Project 2025 outlines an ambitious right-wing agenda to reshape the American government, blurring church and state while curtailing rights for many individuals. Key proposals include a nationwide FDA ban on abortion medication, the elimination of Head Start and the removal of a daily overtime requirement for workers.

North Bay Congressman Jared Huffman at KQED in San Francisco on June 24, 2024. Huffman’s Stop Project 2025 Task Force held its inaugural congressional hearing on Tuesday, aiming to expose a nearly thousand-page conservative playbook viewed by many as a sweeping MAGA manifesto. (Martin do Nascimento/KQED)

Ultrasound Tech Suki O. told lawmakers she was tired of wiping away tears after being forced to tell women they were too far along to terminate pregnancies under the strict abortion ban in her home state of Georgia.

I question anyone who sees what’s happened in my home state of Georgia and believes that is a model to expand nationwide in a total ban on abortion,” Suki said. “We now know with certainty that if the policies outlined in Project 2025 are put in place, more women, not just in Georgia, but across the country, will die.”

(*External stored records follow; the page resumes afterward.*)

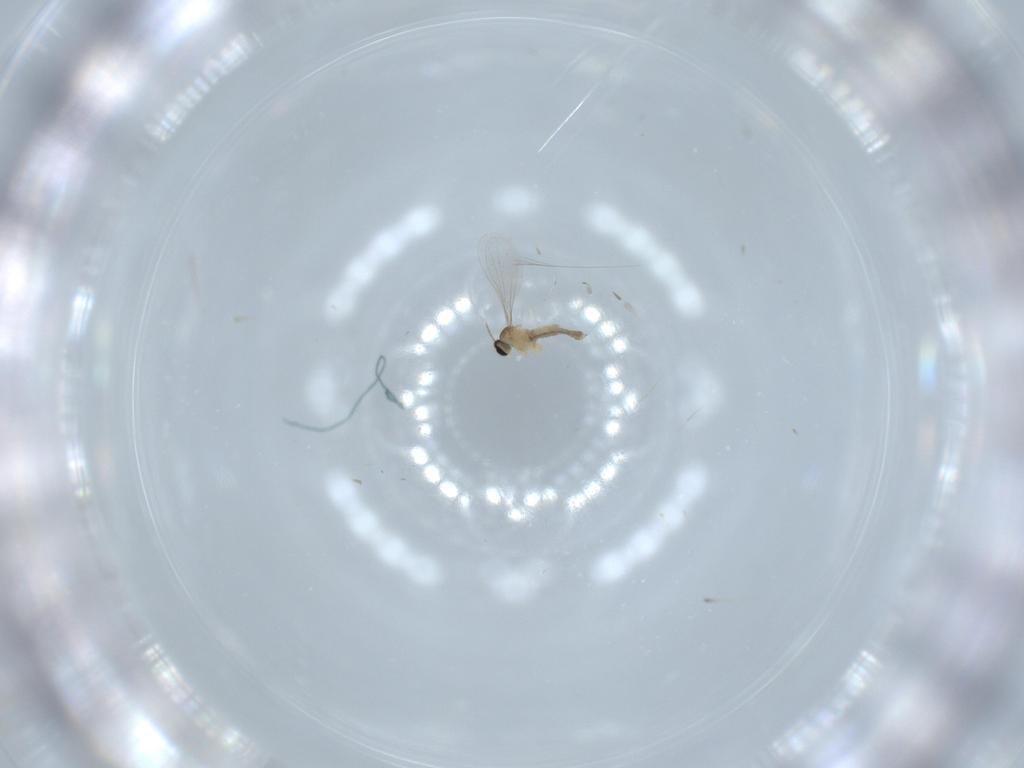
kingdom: Animalia
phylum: Arthropoda
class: Insecta
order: Diptera
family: Cecidomyiidae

Michigan United Auto Worker JJ Jewell described regularly working 12-hour days on the Ford manufacturing line, reporting for work well before dawn. Jewell said Project 2025’s proposed dismantling of the standard workweek by giving employers the flexibility “to calculate the overtime period over a longer number of weeks” would hurt hourly workers.

“It’s part of a larger goal to make corporations richer at the expense of the workers. We actually keep the wheels turning, both figuratively and literally,” Jewell said. “If we allow [them] to take away our ability to earn fair overtime pay, we’re letting them strip away a key source of income for families like mine.”

Republican political consultant Mike Madrid of Sacramento calls the document concerning.

“When people find out about it, they are very much opposed to it,” Madrid said, who believes that much of the material doesn’t reflect conservative philosophy as much as it does a populist, nationalist agenda. He added that unexpected wins, like the overturning of Roe v. Wade, are propelling the movement.

“This is something that even most Republicans never believed would happen,” Madrid said. “But we’re at that point now where the Republican Party, when in a position of influence, is moving forward aggressively on some of these basic rights … regulatory protections, tax structures. Basically, our way of life [is] being upturned.”